When she was asked what the distinguishing feature of ceritinib was in terms of ALK inhibition, she described it as a “second-generation” ALK inhibitor [that had been] known to be an active agent because it had been compared to platinum-pemetrexed chemotherapy in the past showing longer progression-free survival.
Felip acknowledged there were outstanding issues such as toxicity. “So we have presented information here that the toxicity in the clinical trial is mainly GI toxicity and liver toxicity,” she said. Dose reductions were permitted in ASCEND-3 to manage toxicity and she said she was interested in the analysis from other investigators (also presenting at ESMO) that found equal efficacy from ceritinib taken at a daily dose of 450 mg with a low-fat meal.

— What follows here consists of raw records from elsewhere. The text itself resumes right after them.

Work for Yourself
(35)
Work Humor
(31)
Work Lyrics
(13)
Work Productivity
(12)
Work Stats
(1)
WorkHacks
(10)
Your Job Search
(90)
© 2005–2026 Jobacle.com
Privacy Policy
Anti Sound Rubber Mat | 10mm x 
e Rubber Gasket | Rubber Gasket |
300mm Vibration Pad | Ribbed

When she was asked to compare the final analysis of ASCEND-3 with historical data from other ALK inhibitors, she emphasized the importance of targeting the ALK rearrangement rather than the specific choice of inhibitor.
“All the ALK inhibitors that we now approve in first line have 60 or 70 percent response rates,” she said. “We expect that in patients with ALK-positive tumors treated with an ALK inhibitor. With this information, we cannot say one is better than another. We have a number of possibilities in the first-line setting of patients with ALK-positive tumors.”

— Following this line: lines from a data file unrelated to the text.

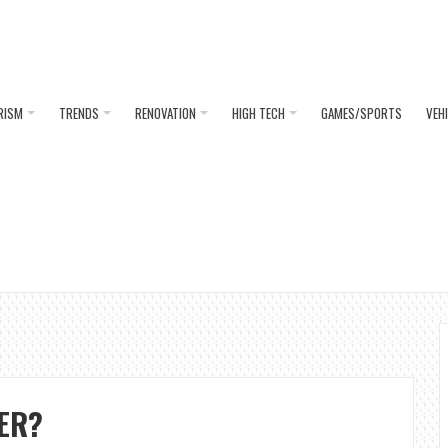
RISM
TRENDS
RENOVATION
HIGH TECH
GAMES/SPORTS
VEH
ER?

And in the case of ceritinib, she was persuaded that a dose reduction was likely to be justified. “The results presented here are convincing me to give patients 450 mg or—if it's not possible from a regulatory point of view—to start with 750 mg but reduce the dose according to the toxicity without any problems,” Felip explained.
The message for busy oncologists was that testing for ALK variations in patients with NSCLC was important. “There are 4 percent of patients with these molecular alterations and we must treat these patients with an ALK inhibitor because we have shown very good overall survival outcomes,” Felip noted.
She said there were not clear rules for deciding which ALK inhibitor was the best to use. “We know that brigatinib and alectinib show longer progression-free survival when compared to crizotinib, and we have to consider the presence of CNS metastases and—probably—the toxicity.”
And she explained that clinicians are not in a position to recommend a particular agent for a specific patient. “The important [thing] is to diagnose these patients and to treat them with an ALK inhibitor. We have active agents—not only first line but also in second line. And we are [now] in the situation that we [can] obtain more than 4 years overall survival.”
Peter M. Goodwin is a contributing writer.